Recorda, ainda, que Lourival Batista, cantador já aos 15 anos, posteriormente marido de Helena Marinho, filha de Antônio, debatendo-se com Pinto, escutou: "já apanhei de Marinho /porém só foi uma vez / aqui mesmo em Umburana / no ano de vinte e seis / mas agora eu dou no genro / desconto o que o sogro fez".

Ao ser perguntado sobre os maiores repentistas, Pinto não titubeou: "Foi o sogro e o genro". Com Job Patriota, foi mais direto: "Do meu tamanho mesmo, só Louro e Antônio Marinho. O resto é assim do seu tamanho". Quanto a Rogaciano Leite, considerado discípulo da Cascavel, Pinto coloca-o no rol dos grandes, chamando-o de "monstro". Ésio Rafael também relembra que "João Furiba cantou muito com Pinto, não tinha medo de apanhar". No Festival de Violeiros de Olinda, em 1984, Furiba — João Batista Bernardo — homenageou o mestre, presente ao acontecimento. "Seu verso hoje é açude / que abarrota a represa / rio que não perde a água / planta que possui beleza / gênio que desdobra o mundo / por conta da natureza".

Não se sabe, ao certo, com que idade Pinto morreu. Uns dizem que ele era de 1895, outros, de 1896. O próprio dizia que nasceu ora em 2 de novembro de 1896, ora em 21 de novembro de 1989. Afirma-se que morreu com mais de cem anos. "testemunhos dizem que era mais novo do que Antônio Marinho apenas dois anos", esclarece Raimundo Patriota. Conforme esse dado, Pinto teria morrido aos 101 anos, uma vez que Marinho é de 1887. já velhinho, carregava um pandeiro para acompanhá-lo nos improvisos, alegando que "o volume é mais pequeno / e o pacote é mais maneiro".

Para alegria dos admiradores, Pinto deixou sua voz registrada em dois LP’s — Pinto do Monteiro: Vida, Poesia e Verdade, produzido pela Fundação Joaquim Nabuco, e Pinto de Monteiro e Zé Pequeno: acelerando as asas do juízo, selo independente. Há, ainda, sua imagem e voz em inúmeras fitas de vídeo, Super-8, cassete, cinema. Deve haver, também, registro de muitos dos festivais dos quais participou, no Recife, são Paulo, João Pessoa, Fortaleza, Caruaru, Limoeiro, Petrolina, Campina Grande, entre outros.

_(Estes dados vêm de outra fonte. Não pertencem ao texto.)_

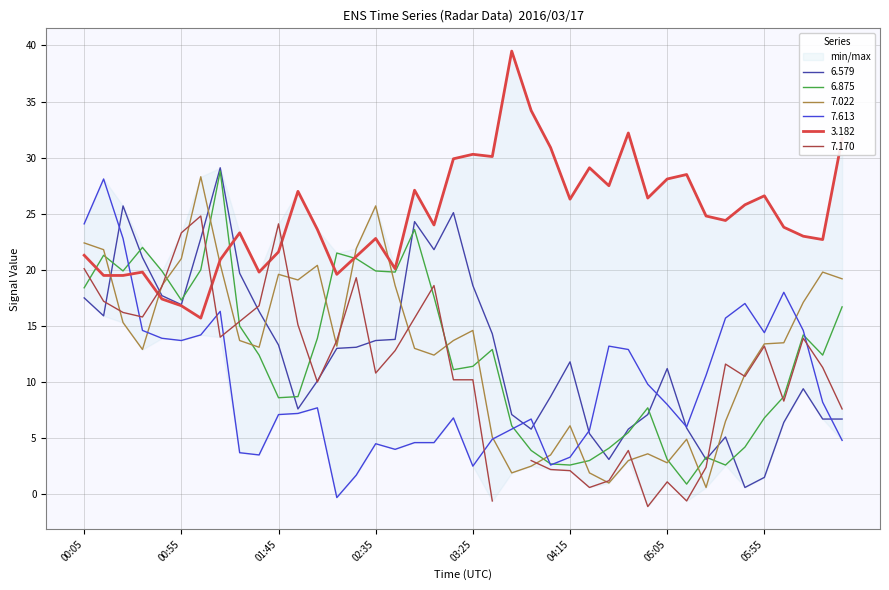

What is the approximate value of 7.022 at 2016/03/17 04:05?

3.5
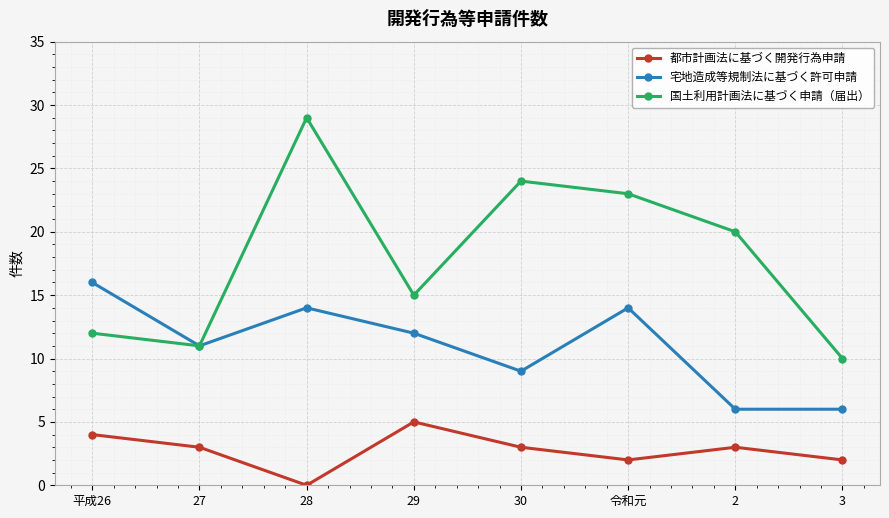

What is the label of the 2nd point from the right?

2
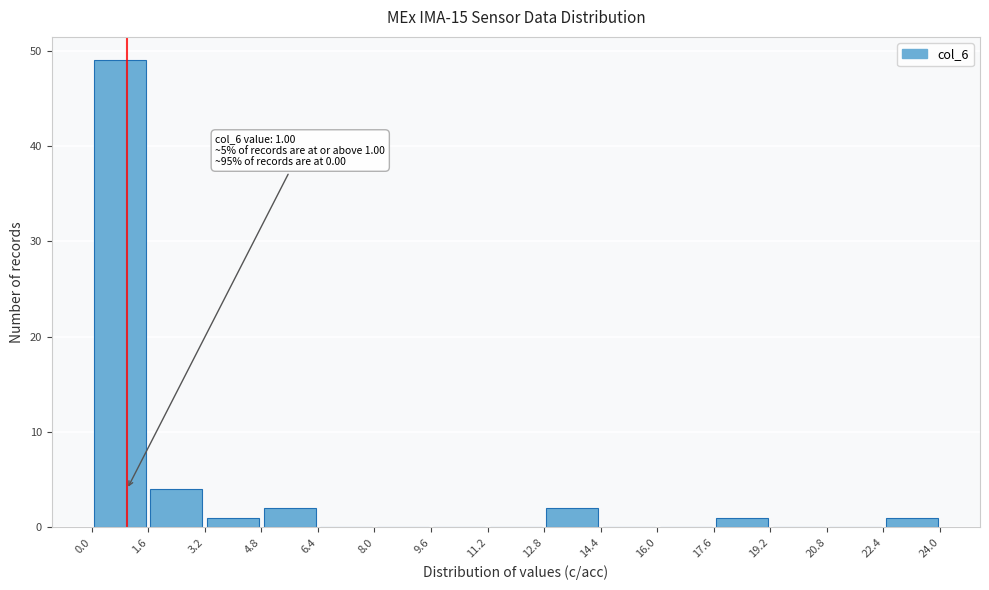

Which range on the x-axis has the tallest bar?

0.0 to 1.6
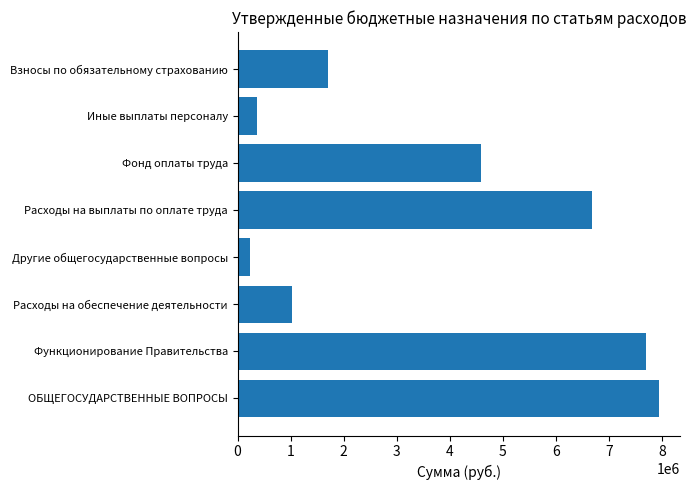

What is the difference between the second highest and minimum values?

7468000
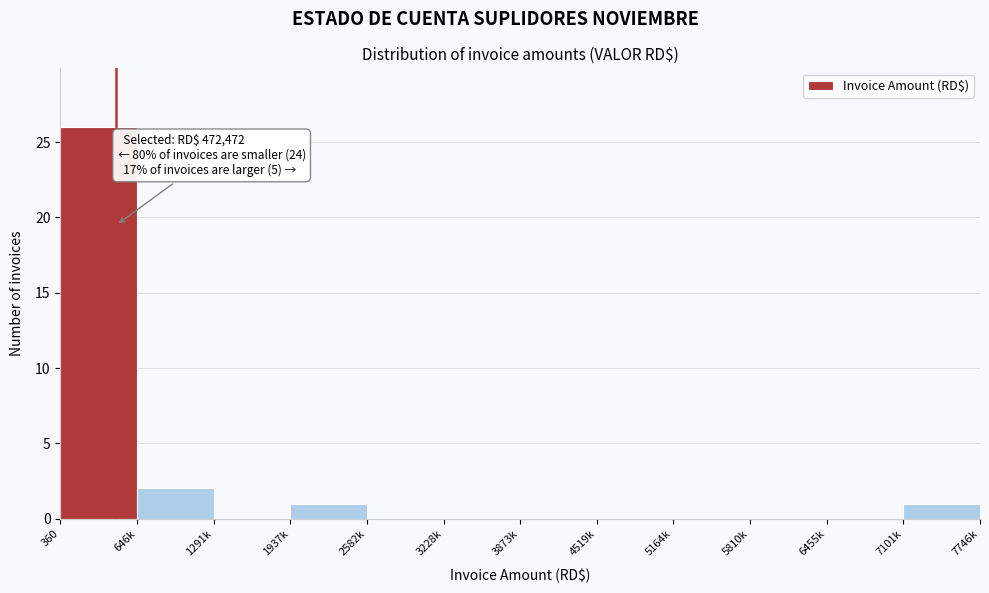

Reading left to right, extract all data points from this chart.

360=26	646k=2	1291k=0	1937k=1	2582k=0	3228k=0	3873k=0	4519k=0	5164k=0	5810k=0	6455k=0	7101k=1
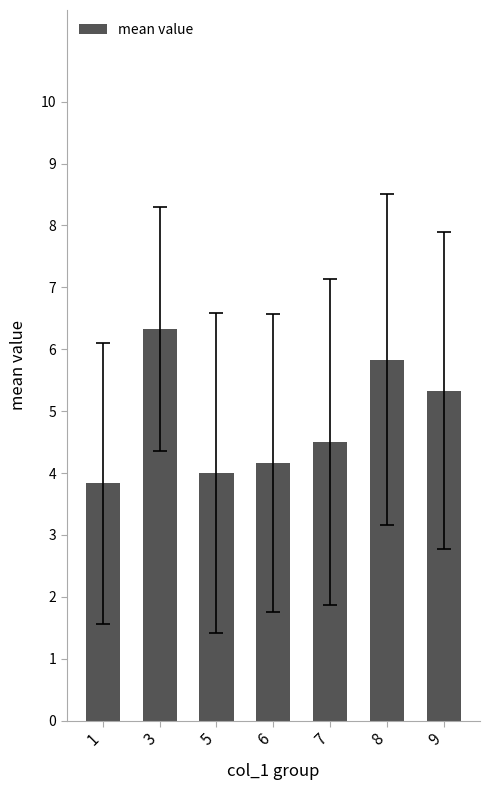

Rank the categories by value from lowest to highest.

1, 5, 6, 7, 9, 8, 3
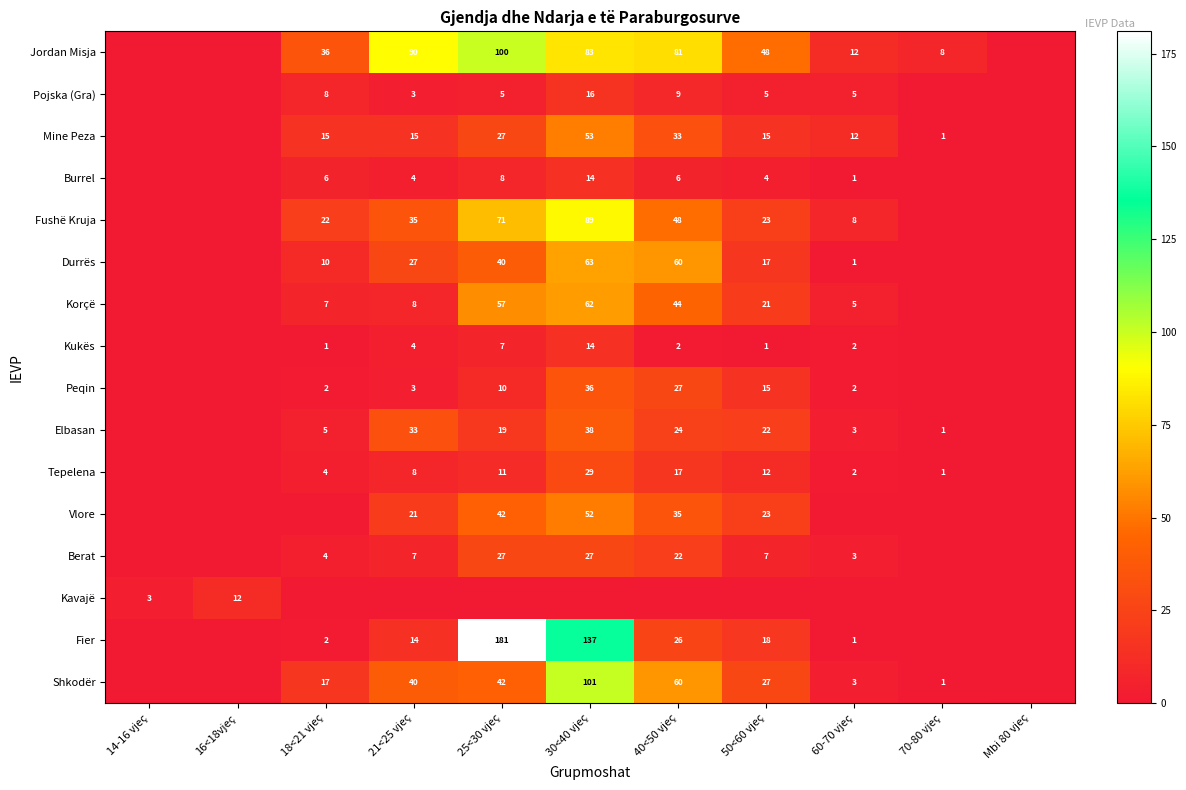

The value of Vlore at 50<60 vjeç is 39. True or false?

False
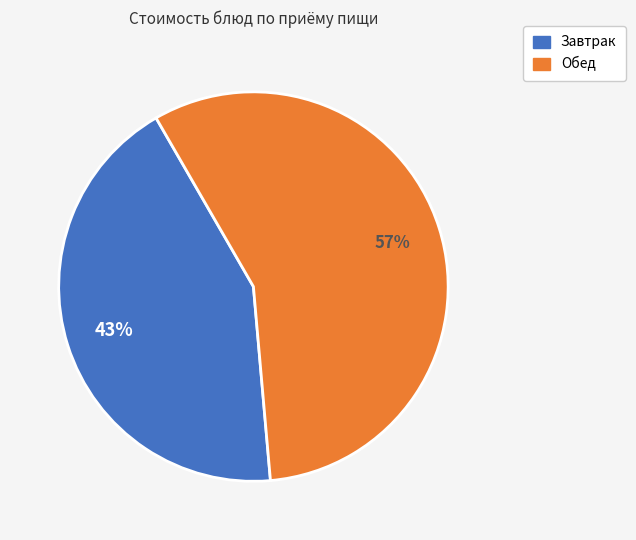

How many segments does this pie chart have?

2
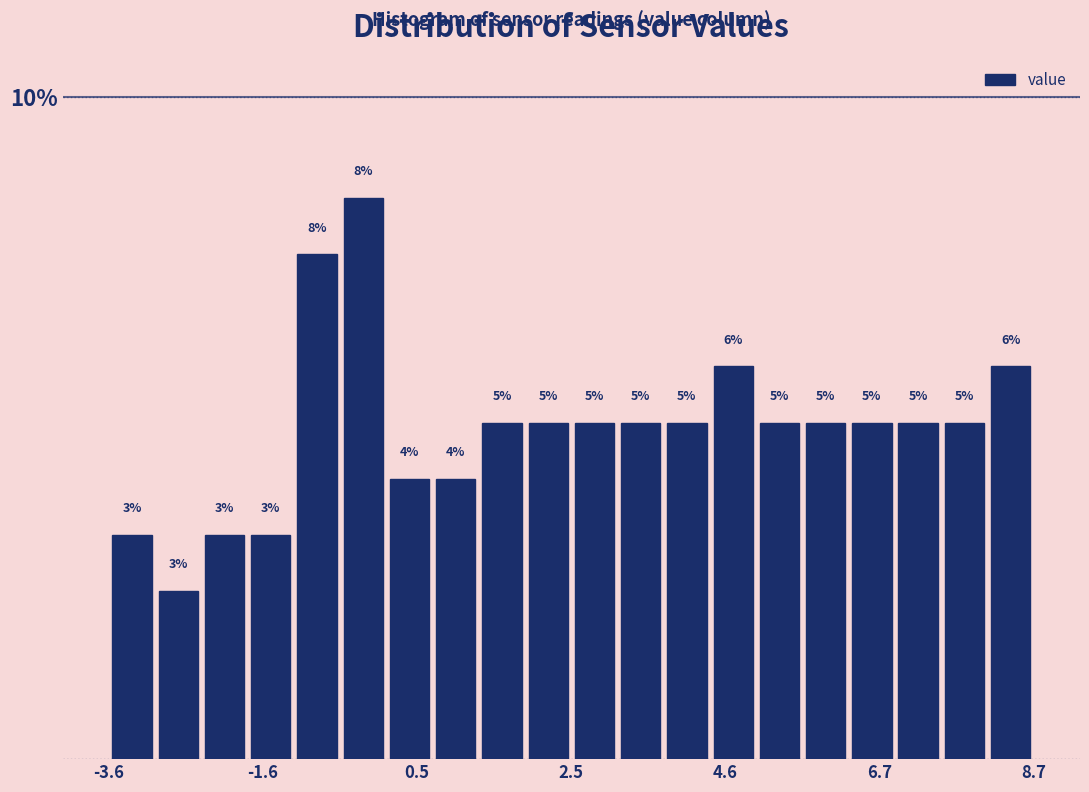

Read against the x-axis, roughly where is the centre of the tallest bar?

0.0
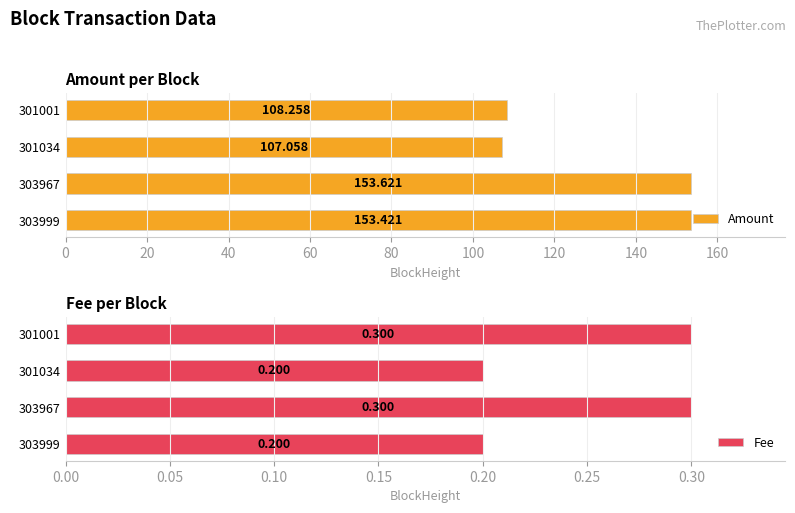

Rank the categories by Amount value from lowest to highest.

301034, 301001, 303999, 303967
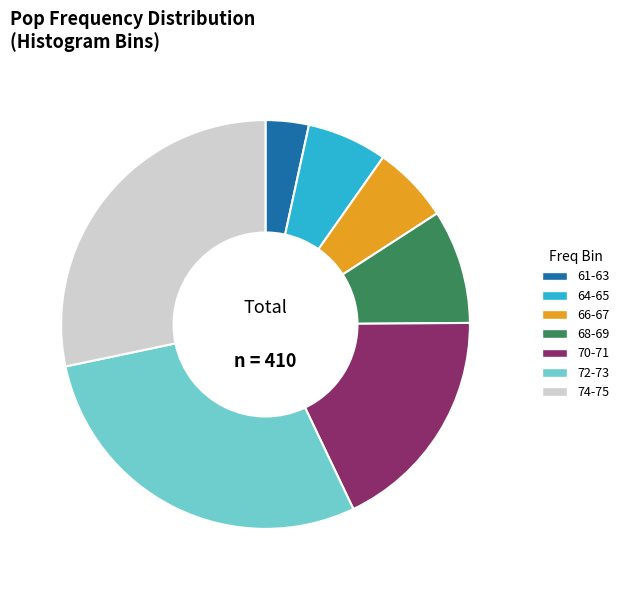

True or false: 64-65 accounts for 1% of the total.

False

No I Congresso de Cantadores do Recife, organizado por Rogaciano Leite, em 1948, no teatro de Santa Isabel Pinto do Monteiro foi o grande vencedor, juntamente com o piauiense Domingos Martins Fonseca. Em dezembro de 1970, foi ao Festival de Cinema de Guarujá, com Lourival Batista, Job Patriota, Pedro Amorim, José Nunes Filho.

Teve participação em filmes, entre eles, Nordeste: Cordel, Repente, Canção, dirigido por Tânia Quaresma.

De 1988 até a morte, Pinto permaneceu em Monteiro, cego, paralítico, porém totalmente lúcido. Seu derradeiro sonho era morrer em Pernambuco, próximo dos companheiros de viola. Não o realizou, mas garantiu que ficaria para semente, como, de fato, ficou, brotando na memória do improviso. "Quando os velhos morrerem / os que ficam cantam bem / Duda passou de Marinho / por mim não passa ninguém / eu vou ficar pra semente / pra século sem fim amém".